▸ **Reading passage**
▼

The Kroozr Brake: Tree’s Retrotec Kickback-Actuated Disc Brake – Patrick "Tree" Miller | The Radavist | A group of individuals who share a love of cycling and the outdoors.

Patrick “Tree” Miller is a tinkerer by nature, and his latest project caused so much pause over here that we had to dispatch Santa Cruz-based photographer Josh Becker to document the madness. Let’s check out Tree’s “Kroozr Brake” bike, a custom Retrotec that features a kickback-actuated rear disc brake!

The Kroozr Brake

A kickback-actuated mechanical disc brake. It offers all the power and consistency of a modern mechanical disc brake, with all the unadulterated joy of a traditional coaster brake.

Why Even Bother?

Honestly, this project was more of a “why not?” situation. This brake won’t make you faster, it won’t give you better bike handling fundamentals, and its service interval is a bit demanding. But crucially, it offers significant mass reduction compared to a clunky, traditional coaster brake – though it’s certainly no featherweight next to a standard hand brake. It also allows the rider to use any shifting system they choose. My current setup is for SRAM 12-speed or singlespeed.

The impetus behind this project was purely personal fulfillment, coupled with a desire to integrate modern Commercial Off-The-Shelf (COTS) technologies into a novel, enjoyable application. Back in college, I used to race in an international underground coaster brake bike league, the Kroozr $kid Nation, even participating in things like the Coaster Brake Challenge in Los Angeles. I loved that community, and as I got older, it faded away. So, this is my last-ditch effort to try to keep myself whole. I call it the Kroozr Brake as an homage to my community and the original brake itself.

▲

▸ **Tasks and exercises**
1. Answer these questions about the Kroozr Brake article:
(a) Where is photographer Josh Becker based?
(b) Which two drivetrain options does the current setup support?
(c) In what city was the Coaster Brake Challenge held?
2. Print everything in the Kroozr Brake article from "A kickback-actuated mechanical" down to "traditional coaster brake.".
The data below comes from a separate source.

Image outline annotation data
▼

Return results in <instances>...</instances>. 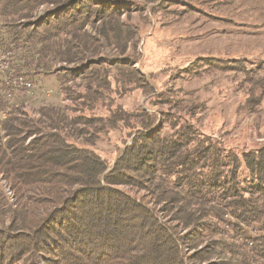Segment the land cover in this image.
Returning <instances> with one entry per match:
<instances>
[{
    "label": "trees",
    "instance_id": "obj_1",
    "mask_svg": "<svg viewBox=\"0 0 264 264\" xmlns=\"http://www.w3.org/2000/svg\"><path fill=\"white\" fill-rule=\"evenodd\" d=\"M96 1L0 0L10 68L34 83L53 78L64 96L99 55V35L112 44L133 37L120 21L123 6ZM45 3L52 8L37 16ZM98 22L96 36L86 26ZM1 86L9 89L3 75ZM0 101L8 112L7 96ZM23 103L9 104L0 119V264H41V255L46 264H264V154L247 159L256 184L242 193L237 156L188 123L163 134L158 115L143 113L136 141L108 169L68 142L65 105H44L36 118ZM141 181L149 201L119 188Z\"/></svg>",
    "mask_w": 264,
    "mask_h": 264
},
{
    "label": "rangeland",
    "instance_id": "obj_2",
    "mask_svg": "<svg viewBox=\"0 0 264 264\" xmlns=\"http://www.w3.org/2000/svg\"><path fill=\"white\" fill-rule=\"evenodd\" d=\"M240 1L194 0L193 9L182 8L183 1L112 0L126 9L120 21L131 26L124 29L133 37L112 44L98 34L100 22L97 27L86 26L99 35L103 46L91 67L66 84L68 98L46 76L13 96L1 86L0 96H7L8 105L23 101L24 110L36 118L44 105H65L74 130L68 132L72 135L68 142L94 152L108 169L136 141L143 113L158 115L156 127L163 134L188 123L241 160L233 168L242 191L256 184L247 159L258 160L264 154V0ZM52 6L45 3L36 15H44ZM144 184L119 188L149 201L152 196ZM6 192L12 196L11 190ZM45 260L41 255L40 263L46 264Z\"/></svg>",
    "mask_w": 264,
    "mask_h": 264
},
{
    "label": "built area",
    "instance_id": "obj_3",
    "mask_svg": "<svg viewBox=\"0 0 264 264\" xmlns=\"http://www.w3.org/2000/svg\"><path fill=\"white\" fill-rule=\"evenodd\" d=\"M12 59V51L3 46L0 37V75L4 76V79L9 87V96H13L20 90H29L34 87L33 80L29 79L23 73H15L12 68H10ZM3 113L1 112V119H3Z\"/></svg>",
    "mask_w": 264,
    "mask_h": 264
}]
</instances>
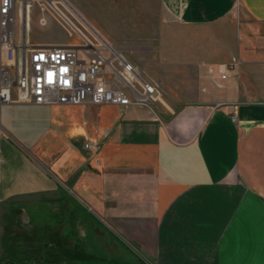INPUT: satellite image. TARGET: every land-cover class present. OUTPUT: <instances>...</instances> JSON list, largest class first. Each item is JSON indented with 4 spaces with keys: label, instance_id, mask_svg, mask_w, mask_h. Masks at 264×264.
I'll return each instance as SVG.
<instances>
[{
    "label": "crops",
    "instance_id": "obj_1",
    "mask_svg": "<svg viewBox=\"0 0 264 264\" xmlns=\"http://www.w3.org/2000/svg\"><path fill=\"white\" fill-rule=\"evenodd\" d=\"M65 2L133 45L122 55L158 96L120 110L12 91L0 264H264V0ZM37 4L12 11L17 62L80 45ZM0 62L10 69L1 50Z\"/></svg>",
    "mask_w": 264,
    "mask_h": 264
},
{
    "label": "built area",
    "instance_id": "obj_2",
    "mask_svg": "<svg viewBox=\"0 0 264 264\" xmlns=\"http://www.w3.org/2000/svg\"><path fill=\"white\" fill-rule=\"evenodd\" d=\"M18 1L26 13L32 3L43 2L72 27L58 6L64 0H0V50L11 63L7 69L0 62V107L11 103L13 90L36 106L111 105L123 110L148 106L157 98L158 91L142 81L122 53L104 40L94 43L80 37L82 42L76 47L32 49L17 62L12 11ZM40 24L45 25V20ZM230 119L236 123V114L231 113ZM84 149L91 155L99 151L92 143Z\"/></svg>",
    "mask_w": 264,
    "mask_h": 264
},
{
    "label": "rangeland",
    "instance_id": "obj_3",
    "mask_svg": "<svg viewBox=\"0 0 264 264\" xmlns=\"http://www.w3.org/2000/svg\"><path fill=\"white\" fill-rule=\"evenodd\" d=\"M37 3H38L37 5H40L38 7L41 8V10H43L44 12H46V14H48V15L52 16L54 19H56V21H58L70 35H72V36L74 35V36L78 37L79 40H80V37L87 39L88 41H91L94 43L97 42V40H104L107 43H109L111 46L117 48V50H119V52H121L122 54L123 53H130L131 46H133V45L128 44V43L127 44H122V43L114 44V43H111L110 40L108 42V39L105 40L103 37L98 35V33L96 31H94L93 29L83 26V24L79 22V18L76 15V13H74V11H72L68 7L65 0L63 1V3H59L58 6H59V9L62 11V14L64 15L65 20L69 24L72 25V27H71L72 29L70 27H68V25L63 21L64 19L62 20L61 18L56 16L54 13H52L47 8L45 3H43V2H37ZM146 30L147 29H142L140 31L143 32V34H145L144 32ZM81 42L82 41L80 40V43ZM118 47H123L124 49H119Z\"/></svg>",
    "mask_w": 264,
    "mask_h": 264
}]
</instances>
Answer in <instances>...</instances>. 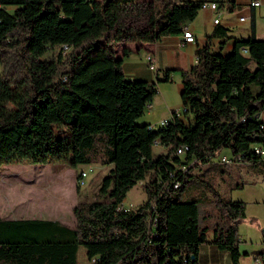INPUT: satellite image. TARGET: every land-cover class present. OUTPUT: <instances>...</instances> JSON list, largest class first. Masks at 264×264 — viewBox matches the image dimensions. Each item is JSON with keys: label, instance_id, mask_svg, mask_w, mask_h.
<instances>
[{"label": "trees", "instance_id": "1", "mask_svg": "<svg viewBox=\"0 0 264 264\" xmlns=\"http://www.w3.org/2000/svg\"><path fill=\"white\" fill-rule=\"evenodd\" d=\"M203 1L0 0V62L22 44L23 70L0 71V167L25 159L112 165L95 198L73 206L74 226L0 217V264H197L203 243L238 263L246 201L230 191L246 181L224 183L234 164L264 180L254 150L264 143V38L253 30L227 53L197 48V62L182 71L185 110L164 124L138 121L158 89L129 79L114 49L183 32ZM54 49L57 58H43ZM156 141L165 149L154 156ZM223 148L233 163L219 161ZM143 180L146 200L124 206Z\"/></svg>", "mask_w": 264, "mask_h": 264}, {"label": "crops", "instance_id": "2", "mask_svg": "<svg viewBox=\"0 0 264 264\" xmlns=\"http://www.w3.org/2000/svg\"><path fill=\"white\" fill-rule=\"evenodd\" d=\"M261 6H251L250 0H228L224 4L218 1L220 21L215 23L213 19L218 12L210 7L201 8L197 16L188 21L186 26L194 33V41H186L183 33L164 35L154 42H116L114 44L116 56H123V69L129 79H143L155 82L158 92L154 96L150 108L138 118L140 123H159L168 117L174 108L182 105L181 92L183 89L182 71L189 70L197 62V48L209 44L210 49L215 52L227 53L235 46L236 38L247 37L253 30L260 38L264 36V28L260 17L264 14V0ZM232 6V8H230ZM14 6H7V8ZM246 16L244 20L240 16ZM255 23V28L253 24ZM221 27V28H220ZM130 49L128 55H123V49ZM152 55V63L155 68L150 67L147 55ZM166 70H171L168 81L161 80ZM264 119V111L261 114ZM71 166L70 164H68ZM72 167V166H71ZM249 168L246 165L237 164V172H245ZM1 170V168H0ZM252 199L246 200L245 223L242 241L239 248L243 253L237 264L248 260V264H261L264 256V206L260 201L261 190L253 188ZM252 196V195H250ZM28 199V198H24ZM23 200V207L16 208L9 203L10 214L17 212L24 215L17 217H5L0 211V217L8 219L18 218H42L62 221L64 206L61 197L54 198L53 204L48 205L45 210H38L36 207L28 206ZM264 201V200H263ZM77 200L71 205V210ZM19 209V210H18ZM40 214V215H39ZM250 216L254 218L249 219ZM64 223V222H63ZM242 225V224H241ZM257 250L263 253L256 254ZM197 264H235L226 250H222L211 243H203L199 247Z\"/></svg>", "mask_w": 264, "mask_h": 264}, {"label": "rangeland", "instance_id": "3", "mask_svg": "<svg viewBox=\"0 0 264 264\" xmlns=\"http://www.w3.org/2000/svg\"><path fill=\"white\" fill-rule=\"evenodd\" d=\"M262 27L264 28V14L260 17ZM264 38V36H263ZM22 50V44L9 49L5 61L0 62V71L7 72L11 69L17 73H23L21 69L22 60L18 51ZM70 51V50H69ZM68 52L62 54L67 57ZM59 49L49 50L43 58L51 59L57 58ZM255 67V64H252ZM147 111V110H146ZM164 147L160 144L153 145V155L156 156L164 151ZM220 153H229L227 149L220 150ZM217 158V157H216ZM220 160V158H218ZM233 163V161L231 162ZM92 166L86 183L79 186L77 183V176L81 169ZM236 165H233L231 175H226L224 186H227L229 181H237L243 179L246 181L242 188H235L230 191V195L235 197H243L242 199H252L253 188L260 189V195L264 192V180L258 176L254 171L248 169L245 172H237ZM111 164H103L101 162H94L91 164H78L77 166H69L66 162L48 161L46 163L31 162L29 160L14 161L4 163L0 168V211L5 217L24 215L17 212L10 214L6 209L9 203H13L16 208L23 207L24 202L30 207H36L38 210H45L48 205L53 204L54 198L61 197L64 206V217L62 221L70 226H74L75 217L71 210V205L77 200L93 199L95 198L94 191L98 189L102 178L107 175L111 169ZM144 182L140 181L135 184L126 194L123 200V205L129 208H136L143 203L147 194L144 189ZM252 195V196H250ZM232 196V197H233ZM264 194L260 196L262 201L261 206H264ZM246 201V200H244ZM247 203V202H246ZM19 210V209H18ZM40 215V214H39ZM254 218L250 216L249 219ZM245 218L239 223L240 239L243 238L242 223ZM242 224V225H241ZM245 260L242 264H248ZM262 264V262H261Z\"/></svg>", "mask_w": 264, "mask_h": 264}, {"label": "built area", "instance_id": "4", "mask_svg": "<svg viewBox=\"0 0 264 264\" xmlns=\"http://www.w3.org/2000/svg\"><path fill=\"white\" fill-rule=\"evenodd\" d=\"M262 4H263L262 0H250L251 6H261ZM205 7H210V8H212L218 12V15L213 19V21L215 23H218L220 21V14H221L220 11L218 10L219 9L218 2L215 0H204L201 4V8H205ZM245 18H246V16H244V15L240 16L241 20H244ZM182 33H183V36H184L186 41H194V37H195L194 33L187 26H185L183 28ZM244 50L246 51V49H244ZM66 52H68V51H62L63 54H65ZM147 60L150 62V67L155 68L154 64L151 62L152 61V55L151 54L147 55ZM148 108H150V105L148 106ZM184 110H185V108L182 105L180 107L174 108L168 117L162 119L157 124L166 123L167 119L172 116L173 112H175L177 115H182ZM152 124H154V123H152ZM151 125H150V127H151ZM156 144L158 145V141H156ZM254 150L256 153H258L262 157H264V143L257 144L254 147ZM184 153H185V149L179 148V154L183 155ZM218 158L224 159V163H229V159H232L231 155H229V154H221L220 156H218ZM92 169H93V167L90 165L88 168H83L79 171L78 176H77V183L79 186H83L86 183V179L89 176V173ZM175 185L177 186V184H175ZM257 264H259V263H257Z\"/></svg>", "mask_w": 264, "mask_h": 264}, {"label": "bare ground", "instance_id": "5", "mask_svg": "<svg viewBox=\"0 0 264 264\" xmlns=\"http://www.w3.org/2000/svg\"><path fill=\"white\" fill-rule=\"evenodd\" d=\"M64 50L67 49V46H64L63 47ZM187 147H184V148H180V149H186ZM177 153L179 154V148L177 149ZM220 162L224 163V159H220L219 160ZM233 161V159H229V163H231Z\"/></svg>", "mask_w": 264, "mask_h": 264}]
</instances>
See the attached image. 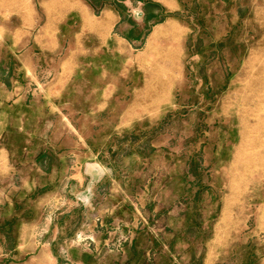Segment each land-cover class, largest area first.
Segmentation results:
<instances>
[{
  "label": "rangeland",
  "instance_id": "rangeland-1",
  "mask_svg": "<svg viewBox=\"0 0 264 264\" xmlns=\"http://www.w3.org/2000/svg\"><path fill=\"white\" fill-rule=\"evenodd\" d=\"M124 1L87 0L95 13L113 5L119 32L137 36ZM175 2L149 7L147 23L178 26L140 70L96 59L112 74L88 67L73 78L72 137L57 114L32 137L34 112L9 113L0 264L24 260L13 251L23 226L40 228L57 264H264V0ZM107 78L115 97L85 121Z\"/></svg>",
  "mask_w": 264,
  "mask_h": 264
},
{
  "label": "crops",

▲

▸ **Task-by-task solutions**
1.
(a) Santa Cruz
(b) SRAM 12-speed or singlespeed
(c) Los Angeles

2.
A kickback-actuated mechanical disc brake. It offers all the power and consistency of a modern mechanical disc brake, with all the unadulterated joy of a traditional coaster brake.